Closer examination of Matthew's urine, Esterly discovered it contained a lot of glass-like crystals, fibrous. These crystals are quite sharp and certainly it scratches his urinary tract. Given that urine may contain too much uric acid, Esterly brought the sample to Dr. William Nyhan, a pediatric oncologist, for him to test. The results showed that Matthew's urine had too much uric acid , which causes gout symptoms in older men.

Janek (left) - a child with Lesch-Nyhan syndrome, born in January 2004 in Berlin, Germany.(Photo: Lesch-nyhan.de).

When they returned to Matthew, the doctors were surprised to see that he was still awake but could not speak clearly, there were many new scars and cuts around his mouth. When he examined the boy's hand, Esterly was shocked to discover that some of his knuckles had disappeared. Matthew then shouted, putting his hand in his mouth and Esterly quickly realized that the boy had eaten his fingers and even part of his lips.

Two years after meeting Matthew, Nyhan and Lesch published the first book about Lesch-Nyhan syndrome - also known as self-eating syndrome.

Acts like being possessed by demons

In addition to the first and easily recognizable appearance of strange colored urine, crystal glass , people with Lesch-Nyhan syndrome often hurt themselves, even eat their flesh like biting their lips and tongue and chewing their fingers. Many patients chew their own tongue. The bigger the child, the more likely it is that the child has this syndrome, including pulling out his eye pupils or attacking it with a sharp object. It seems that they are controlled by a demon, always looking for ways to hurt patients.

Psychologist Dr. HAJinah at Johns Hopkins Hospital (USA) - who studied Lesch-Nyhan syndrome for more than a decade - said: "This is a terrible disease. It contains a neurological problem same complexity ".

Lesch-Nyhan patient often shows signs of attacking the person he loves the most, does not control his behavior and even says the opposite of what he wants to say. They looked normal until they suddenly put their hands in their mouths to bite. They are still aware of what they do, feel the pain, fear with the thought of fingers and lips being eaten and often cry out for help. But it seems that hands and mouth are not under their control.

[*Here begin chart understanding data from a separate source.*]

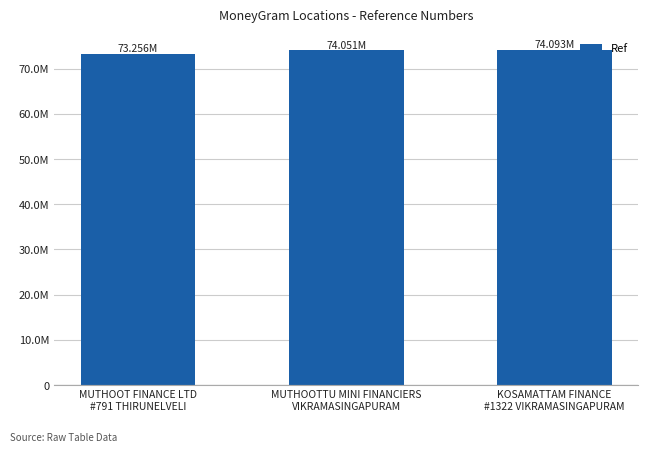

Does the chart contain any negative values?

No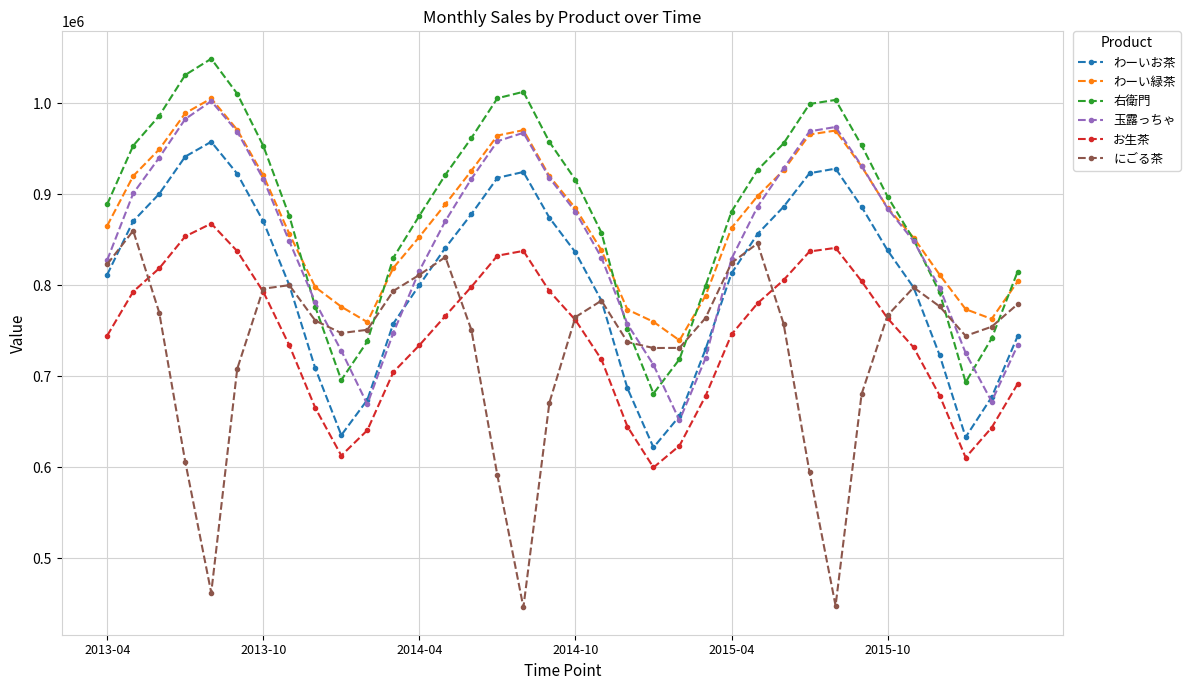

True or false: お生茶 and 右衛門 intersect in this chart.

False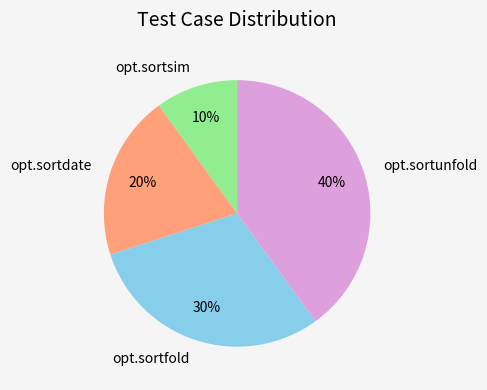

What is the smallest slice in the pie chart?

opt.sortsim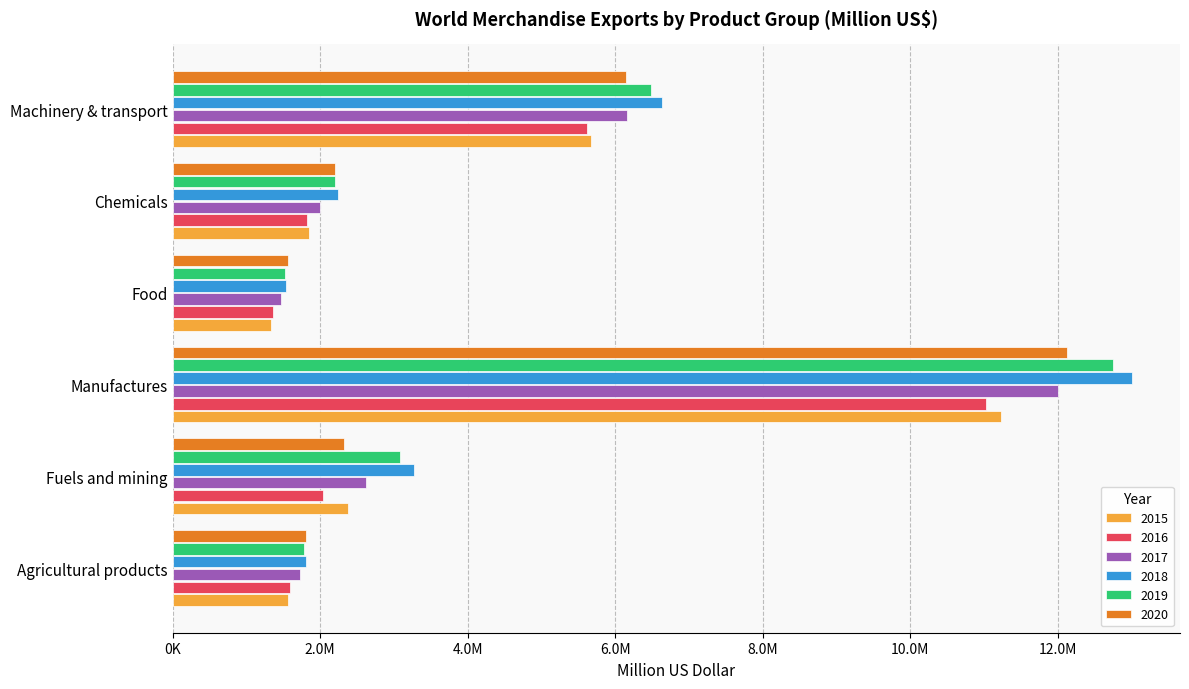

What are all the series names shown in the legend?

2015, 2016, 2017, 2018, 2019, 2020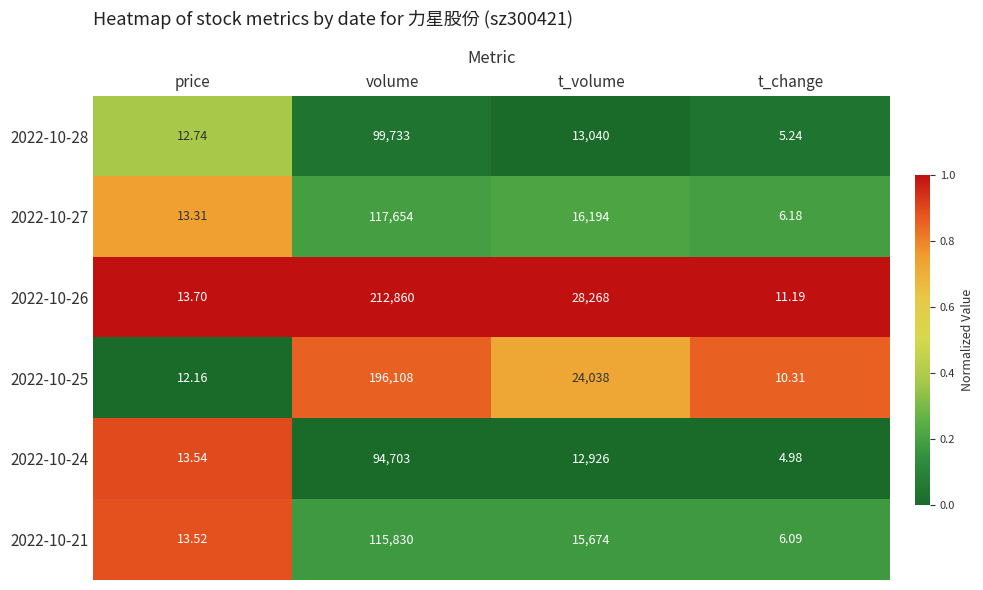

Rank the categories by 2022-10-28 value from lowest to highest.

t_change, price, t_volume, volume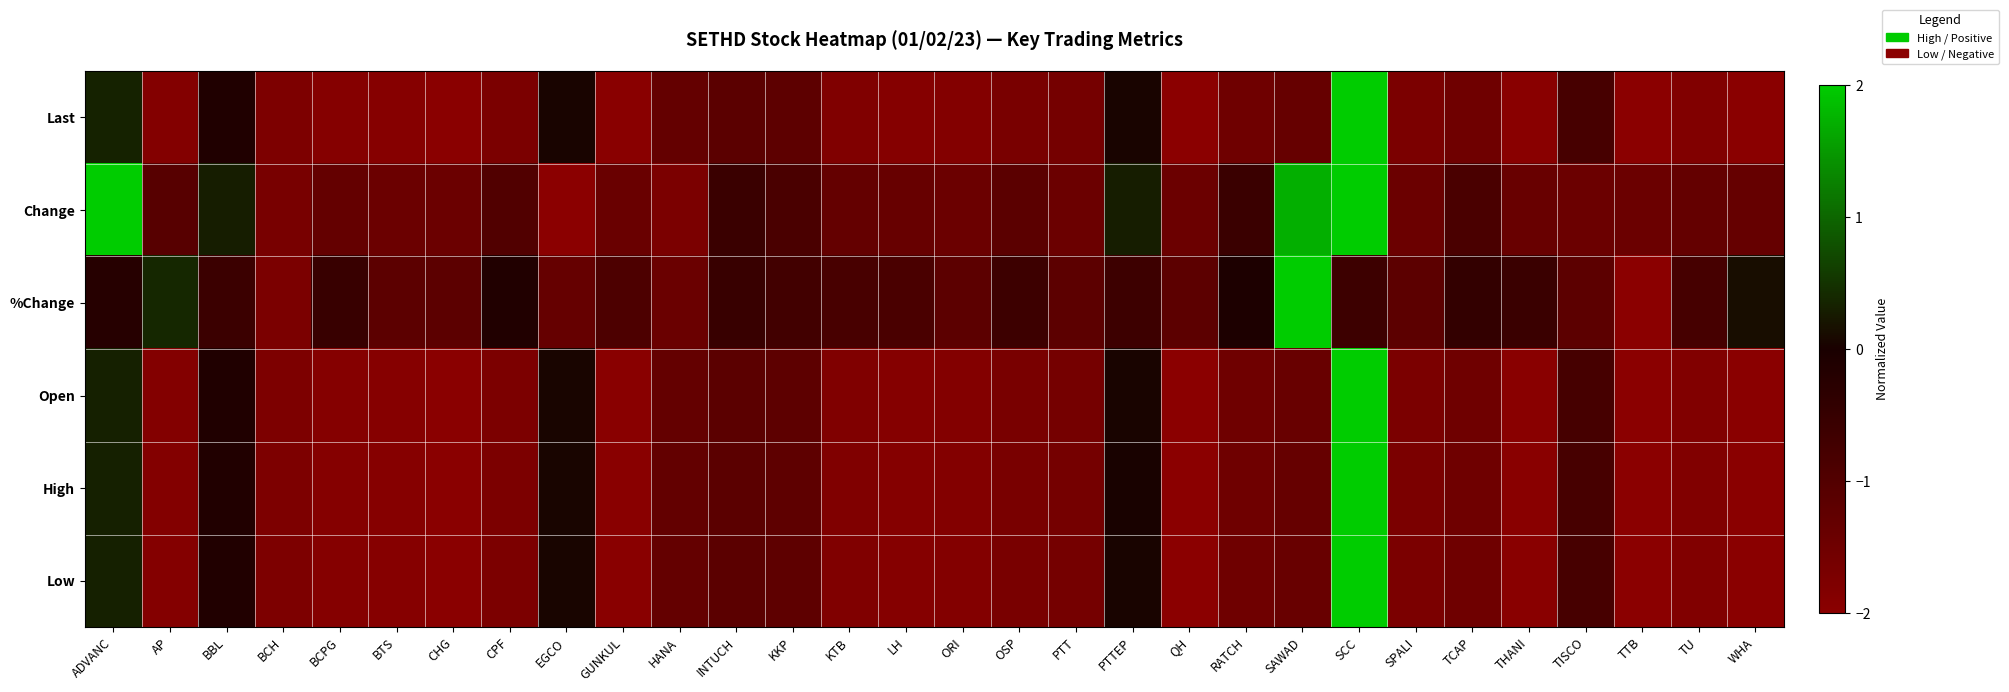

Rank the series by their maximum value, from lowest to highest.

Last, Change, %Change, Open, High, Low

Many scientists believe that Lesch-Nyhan is the opposite of Parkinson's . If people with Parkinson's disease are often unable to do what they want, then the person with Lesch-Nyhan cannot stop himself from doing things they don't want.

Pathological causes

Doctors have not fully understood this mysterious disease after several decades of finding it.

Doctors have not fully understood this mysterious disease after several decades of finding it. In 1967, Edwin Seegmiller - a scientist at the National Institutes of Health - and two colleagues discovered that the HPRT protein in Lesch-Nyhan patient cells that has DNA regeneration effects seems to be inactive.

Cells often divide DNA into four basic groups , adenine, thymine, cytosine and guanine. This process helps to produce purines - substances used to generate new code in DNA. When HPRT is inactive, certain purines are formed in human cells and transformed into uric acid themselves.

In the 1980s, scientists Douglas J. Jolly and Theodore Friedmann, of the University of California (USA) discovered that every Lesch-Nyhan patient had a separate gene mutation , which happened randomly in each family. In most cases, this mutation only includes a minor error in gene coding.

HPRT gene is found in the X chromosome. A woman with a Lesch-Nyhan mutation in an X chromosome is not ill. However, her son has 50% of the chance of getting sick and girls have 50% of the ability to carry mutated genes.

Until now, scientists have not found a cure for this disease. In April 2000, neurosurgeon Takaomi Taira of Tokyo Women's Medical University (Japan) performed brain surgery to perform "deep brain stimulation" for a Lesch-Nyhan patient. They put thin wires into the cracks of the skull, leading to the basal ganglia, connecting to the implant battery under the skin of the patient's chest. This battery provides a low-intensity current to the pale sphere, paralyzing some pea-sized points. In this way, patients do not bite themselves.

However, this is just the initial progress, there will still be a lot of research to be able to cure this terrible disease.